The following is a small excerpt from an article I am publishing in Hakin9 next month.
All shellcode loops are composed of five (5) parts. These are:
- A control variable. Each loop will contain a set of variables that can be evaluated to see if the loop should continue or end.
- The initial value that initialises the loop has to be set for each of the control variables.
- The block of code that acts as the body of the loop. This is the code that is run at each iteration of the loop.
- The modification process. This stage changes the control variable.
- An end condition. Although not strictly necessary (it is possible to have an endless loop) it is generally considered necessary to have some end to the loop such that it stops and does not run eternally.

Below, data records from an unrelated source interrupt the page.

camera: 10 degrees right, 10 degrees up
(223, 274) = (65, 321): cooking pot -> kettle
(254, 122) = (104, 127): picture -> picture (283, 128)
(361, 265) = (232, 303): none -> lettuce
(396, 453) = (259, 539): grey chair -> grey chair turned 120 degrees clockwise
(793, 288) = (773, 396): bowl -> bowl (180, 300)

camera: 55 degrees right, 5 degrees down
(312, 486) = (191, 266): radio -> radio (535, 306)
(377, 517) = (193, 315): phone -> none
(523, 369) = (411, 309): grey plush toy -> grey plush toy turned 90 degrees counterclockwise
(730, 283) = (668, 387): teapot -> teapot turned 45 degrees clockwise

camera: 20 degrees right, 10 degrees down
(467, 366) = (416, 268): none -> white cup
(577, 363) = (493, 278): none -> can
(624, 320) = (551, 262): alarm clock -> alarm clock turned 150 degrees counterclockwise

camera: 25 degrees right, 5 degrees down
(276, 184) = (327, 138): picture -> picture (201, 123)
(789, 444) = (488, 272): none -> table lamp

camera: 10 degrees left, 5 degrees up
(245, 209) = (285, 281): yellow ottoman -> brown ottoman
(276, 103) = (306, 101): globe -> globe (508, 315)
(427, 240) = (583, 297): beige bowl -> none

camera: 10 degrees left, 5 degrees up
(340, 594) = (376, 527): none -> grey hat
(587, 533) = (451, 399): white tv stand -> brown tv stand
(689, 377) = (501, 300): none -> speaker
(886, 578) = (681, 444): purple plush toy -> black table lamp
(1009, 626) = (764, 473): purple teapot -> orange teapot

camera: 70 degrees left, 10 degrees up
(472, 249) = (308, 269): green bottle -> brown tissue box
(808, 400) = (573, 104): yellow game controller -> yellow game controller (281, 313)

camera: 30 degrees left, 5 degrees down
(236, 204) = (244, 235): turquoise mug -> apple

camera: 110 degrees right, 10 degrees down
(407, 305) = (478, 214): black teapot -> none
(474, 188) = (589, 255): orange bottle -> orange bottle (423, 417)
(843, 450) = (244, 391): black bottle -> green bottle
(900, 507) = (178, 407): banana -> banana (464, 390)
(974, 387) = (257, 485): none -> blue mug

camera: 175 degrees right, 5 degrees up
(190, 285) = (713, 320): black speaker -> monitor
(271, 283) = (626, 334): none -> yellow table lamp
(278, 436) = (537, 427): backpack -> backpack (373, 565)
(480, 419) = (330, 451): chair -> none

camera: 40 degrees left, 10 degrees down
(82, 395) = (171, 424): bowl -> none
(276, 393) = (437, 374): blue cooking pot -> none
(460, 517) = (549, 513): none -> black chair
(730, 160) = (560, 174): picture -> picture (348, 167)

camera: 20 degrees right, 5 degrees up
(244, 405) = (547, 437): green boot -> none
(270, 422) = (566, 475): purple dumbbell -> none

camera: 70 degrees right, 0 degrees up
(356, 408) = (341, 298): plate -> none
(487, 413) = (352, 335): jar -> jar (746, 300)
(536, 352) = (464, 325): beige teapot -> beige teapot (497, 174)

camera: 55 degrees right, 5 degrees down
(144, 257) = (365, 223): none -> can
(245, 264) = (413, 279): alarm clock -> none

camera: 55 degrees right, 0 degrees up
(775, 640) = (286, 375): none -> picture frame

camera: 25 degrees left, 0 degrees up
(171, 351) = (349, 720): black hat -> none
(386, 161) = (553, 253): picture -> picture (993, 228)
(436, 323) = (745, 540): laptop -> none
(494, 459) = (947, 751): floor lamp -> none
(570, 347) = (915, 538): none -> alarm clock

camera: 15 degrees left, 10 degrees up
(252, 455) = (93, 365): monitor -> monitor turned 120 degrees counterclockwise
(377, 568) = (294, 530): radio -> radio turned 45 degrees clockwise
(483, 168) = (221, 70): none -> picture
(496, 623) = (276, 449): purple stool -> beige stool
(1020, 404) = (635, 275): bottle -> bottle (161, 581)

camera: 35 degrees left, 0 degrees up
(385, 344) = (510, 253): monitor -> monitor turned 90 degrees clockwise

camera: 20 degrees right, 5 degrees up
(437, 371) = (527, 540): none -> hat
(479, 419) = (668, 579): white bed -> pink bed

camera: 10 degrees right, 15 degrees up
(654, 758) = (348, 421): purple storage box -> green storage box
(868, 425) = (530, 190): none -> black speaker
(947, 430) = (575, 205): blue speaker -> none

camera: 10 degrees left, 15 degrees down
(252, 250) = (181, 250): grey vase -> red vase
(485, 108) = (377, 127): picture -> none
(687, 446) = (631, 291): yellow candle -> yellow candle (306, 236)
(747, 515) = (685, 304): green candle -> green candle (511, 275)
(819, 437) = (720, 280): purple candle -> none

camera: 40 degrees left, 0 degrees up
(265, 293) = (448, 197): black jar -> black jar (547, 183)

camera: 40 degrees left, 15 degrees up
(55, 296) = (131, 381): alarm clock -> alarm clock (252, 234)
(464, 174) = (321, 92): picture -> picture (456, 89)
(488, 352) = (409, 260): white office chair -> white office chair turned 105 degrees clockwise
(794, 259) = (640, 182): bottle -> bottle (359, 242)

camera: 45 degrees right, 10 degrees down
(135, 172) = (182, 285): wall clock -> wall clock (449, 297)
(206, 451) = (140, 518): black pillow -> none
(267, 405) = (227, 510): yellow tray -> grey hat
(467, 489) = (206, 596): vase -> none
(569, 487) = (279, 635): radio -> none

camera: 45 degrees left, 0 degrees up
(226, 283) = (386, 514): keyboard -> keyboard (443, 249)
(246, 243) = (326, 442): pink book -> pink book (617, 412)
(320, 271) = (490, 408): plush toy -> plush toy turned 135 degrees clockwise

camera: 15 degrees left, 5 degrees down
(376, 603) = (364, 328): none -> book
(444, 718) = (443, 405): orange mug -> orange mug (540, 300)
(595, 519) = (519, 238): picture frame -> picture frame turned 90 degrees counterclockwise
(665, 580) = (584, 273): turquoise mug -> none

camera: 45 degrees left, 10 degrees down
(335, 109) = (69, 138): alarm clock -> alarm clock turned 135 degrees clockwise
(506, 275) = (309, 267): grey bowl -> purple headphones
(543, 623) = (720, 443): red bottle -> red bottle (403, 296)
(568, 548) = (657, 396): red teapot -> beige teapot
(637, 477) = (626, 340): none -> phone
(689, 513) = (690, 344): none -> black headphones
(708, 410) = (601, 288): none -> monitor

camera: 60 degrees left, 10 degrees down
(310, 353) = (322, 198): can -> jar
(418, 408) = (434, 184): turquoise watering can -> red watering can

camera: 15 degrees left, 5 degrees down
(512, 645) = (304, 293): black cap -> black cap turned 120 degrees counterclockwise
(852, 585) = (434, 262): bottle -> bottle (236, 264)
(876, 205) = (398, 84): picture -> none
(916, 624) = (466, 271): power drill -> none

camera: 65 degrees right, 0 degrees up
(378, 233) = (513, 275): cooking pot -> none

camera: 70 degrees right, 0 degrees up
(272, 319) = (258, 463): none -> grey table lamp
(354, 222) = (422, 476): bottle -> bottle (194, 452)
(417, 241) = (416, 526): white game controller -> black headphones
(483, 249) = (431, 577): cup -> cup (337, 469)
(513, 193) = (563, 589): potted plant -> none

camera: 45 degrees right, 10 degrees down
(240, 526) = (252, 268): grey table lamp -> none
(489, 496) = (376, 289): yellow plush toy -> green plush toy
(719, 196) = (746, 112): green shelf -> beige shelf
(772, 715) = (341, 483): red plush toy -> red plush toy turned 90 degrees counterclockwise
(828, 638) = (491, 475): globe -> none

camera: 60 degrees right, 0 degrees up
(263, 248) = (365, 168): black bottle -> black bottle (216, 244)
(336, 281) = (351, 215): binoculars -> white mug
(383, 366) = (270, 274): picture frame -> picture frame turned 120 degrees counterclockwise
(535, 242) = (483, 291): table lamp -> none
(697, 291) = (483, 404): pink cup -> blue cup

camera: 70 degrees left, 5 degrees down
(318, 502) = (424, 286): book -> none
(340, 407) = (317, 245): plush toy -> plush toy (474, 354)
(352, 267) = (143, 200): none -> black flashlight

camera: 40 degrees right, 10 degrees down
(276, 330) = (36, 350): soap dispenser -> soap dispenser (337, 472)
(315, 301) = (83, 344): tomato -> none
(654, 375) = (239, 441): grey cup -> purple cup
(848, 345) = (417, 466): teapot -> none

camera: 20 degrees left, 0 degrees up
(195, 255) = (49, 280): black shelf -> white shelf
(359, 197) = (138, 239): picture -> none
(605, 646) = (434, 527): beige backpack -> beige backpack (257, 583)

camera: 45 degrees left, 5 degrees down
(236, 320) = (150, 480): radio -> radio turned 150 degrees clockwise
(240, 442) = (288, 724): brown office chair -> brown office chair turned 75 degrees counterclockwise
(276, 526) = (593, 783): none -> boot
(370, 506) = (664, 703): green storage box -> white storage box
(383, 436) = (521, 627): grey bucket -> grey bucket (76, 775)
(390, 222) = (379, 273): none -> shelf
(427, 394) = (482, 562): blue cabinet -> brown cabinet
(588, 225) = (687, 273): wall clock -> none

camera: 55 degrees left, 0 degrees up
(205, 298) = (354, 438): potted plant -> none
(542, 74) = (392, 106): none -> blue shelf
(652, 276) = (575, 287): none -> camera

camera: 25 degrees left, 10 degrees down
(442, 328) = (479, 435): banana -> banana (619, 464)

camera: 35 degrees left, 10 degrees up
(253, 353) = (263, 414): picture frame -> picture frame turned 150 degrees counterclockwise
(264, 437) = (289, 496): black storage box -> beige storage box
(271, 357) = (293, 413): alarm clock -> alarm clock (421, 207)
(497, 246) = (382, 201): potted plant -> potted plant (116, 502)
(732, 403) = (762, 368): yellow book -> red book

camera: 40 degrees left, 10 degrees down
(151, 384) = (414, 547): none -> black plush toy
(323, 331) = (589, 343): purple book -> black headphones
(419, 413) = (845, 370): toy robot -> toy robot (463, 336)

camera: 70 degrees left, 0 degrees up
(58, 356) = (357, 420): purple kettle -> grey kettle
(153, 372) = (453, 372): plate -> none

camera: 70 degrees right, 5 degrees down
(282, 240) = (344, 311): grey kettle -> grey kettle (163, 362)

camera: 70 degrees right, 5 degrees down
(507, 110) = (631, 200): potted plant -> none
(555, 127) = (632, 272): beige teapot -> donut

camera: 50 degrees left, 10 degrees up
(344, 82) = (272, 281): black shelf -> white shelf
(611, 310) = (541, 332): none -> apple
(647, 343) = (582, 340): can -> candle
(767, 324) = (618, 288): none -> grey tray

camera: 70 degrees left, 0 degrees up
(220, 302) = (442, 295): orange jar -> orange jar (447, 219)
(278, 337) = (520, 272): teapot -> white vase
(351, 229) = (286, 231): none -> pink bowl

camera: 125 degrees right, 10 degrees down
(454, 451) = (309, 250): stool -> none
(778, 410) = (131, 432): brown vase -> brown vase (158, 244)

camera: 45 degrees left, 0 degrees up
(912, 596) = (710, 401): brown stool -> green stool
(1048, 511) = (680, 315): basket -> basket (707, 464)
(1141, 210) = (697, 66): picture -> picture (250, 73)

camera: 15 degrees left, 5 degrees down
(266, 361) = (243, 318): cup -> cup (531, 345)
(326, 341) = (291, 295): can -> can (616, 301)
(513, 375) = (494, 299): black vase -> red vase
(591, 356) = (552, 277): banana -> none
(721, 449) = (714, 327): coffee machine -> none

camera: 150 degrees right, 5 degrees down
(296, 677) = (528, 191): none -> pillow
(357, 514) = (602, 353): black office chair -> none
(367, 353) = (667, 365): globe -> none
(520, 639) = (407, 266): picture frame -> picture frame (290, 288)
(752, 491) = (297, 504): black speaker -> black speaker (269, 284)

Loops are an important component of creating shellcode. They enable the author to obscure their code (through encryption and decryption routines), to add port and IP scanning functions into the shellcode, to enact denial of services attacks and to create keystroke loggers amongst other things. Although there are many forms of looping instructions, the primary ones we will address are “for loops” and “while loops”.
We can see a simple for loop disassembled into machine code in Figure4.
Figure 1: A For Loop in action
All loops are actually functionally equivalent (Zakharov, 1999) and can be written in different ways. We define them as we do for reasons of elegance and performance, an art more than a science.
In the “For loop” the initialisation, update routine and ending conditions are specified at the start of the loop. This is the primary difference to a while loop where the ending conditions are defined at the end of the loop and the control and update routine is set within the body of the loop. There are of course many ways to represent even a simple for loop and this makes the reversing process far more complex than it may seem it should be (and hence also comes to why there are as yet no truly automated decompilers).
From this, we can quickly deduce that a stopping condition at the start of the loop would best fit a “For Loop” whilst a stopping condition located at the end of the loop best forms a “While Loop”.
In the example (Figure 4), we start by setting our variable “i” to a value of 0 and create a routine to increment this value by one on each iteration of the routine. The loop is set to end or complete when the value of “i” reaches or exceeds 100. This means that our loop will iterate 100 times.
The C/C++ code is listed to the left of the figure with the functionally equivalent assembly code listed on the right. In order to initialise our variable “i” in assembly, we have set the EAX register to contain the value 0. As this i8s a “For Loop”, the completion or ending condition is checked at the start of the loop and we have this written as a “CMP EAX, 100” assembly instruction where the conditional jump (JNL) is taken if EAX is greater than or equal to 100. Basically, we loop until the value stored in EAX equals 100.
The value in the EAX register is incremente4d by 1 each time the code block is iterated and the check routine at (2) is again engaged.